▶ [Plain-text document sources]
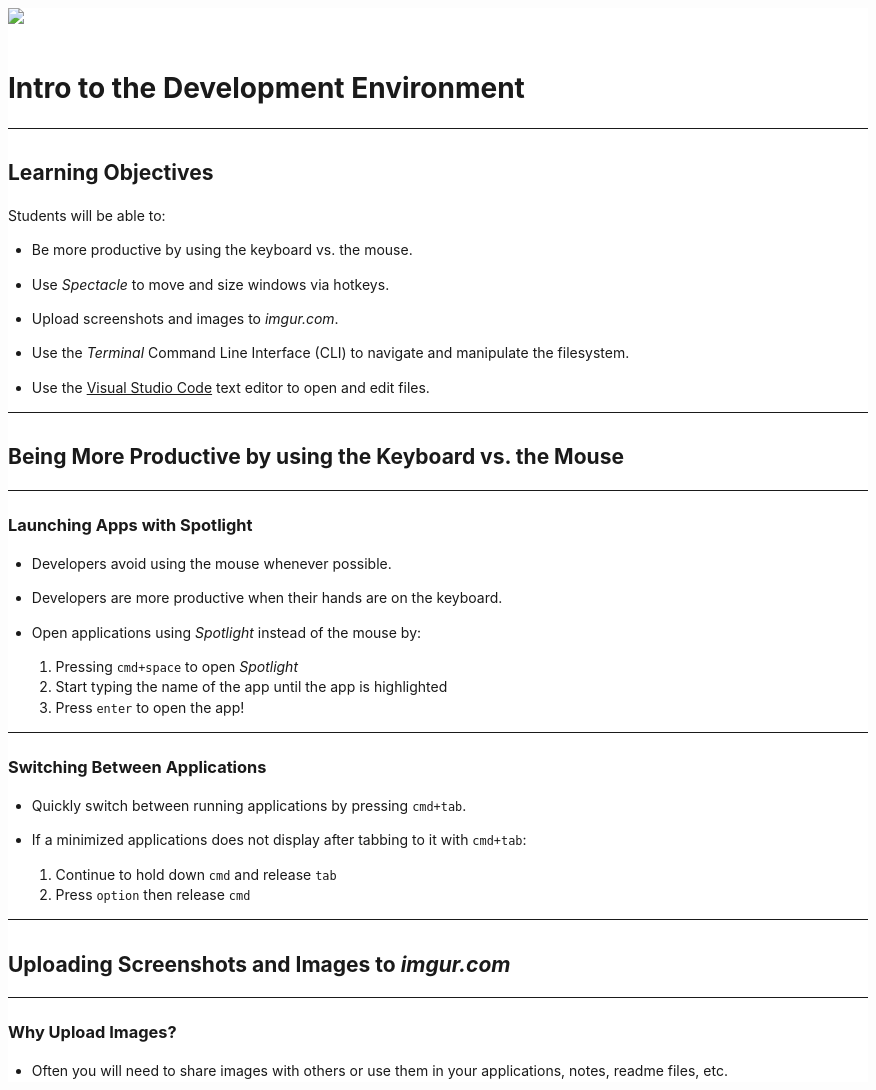 <img src="https://i.imgur.com/e1w0oZI.png" width="900">

# Intro to the Development Environment

---
## Learning Objectives
Students will be able to:

- Be more productive by using the keyboard vs. the mouse.

- Use _Spectacle_ to move and size windows via hotkeys.

- Upload screenshots and images to _imgur.com_.

- Use the _Terminal_ Command Line Interface (CLI) to navigate and manipulate the filesystem.

- Use the [Visual Studio Code](https://code.visualstudio.com) text editor to open and edit files.

---
## Being More Productive by using the Keyboard vs. the Mouse

---
### Launching Apps with Spotlight
- Developers avoid using the mouse whenever possible.

- Developers are more productive when their hands are on the keyboard.

- Open applications using _Spotlight_ instead of the mouse by:
	1. Pressing `cmd+space` to open _Spotlight_
	2. Start typing the name of the app until the app is highlighted
	3. Press `enter` to open the app!

---
### Switching Between Applications
- Quickly switch between running applications by pressing `cmd+tab`.

- If a minimized applications does not display after tabbing to it with `cmd+tab`:
	1. Continue to hold down `cmd` and release `tab`
	2. Press `option` then release `cmd`

---
## Uploading Screenshots and Images to _imgur.com_

---
### Why Upload Images?
- Often you will need to share images with others or use them in your applications, notes, readme files, etc.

▶ [Work task] Lay out the lines of the items as a numbered list, starting with the line that contains "- Open applications" and going on through the line that contains "## Uploading Screenshots". Leave out any blank lines.

▶ [Written reply]
1. - Open applications using _Spotlight_ instead of the mouse by:
2. 	1. Pressing `cmd+space` to open _Spotlight_
3. 	2. Start typing the name of the app until the app is highlighted
4. 	3. Press `enter` to open the app!
5. ---
6. ### Switching Between Applications
7. - Quickly switch between running applications by pressing `cmd+tab`.
8. - If a minimized applications does not display after tabbing to it with `cmd+tab`:
9. 	1. Continue to hold down `cmd` and release `tab`
10. 	2. Press `option` then release `cmd`
11. ---
12. ## Uploading Screenshots and Images to _imgur.com_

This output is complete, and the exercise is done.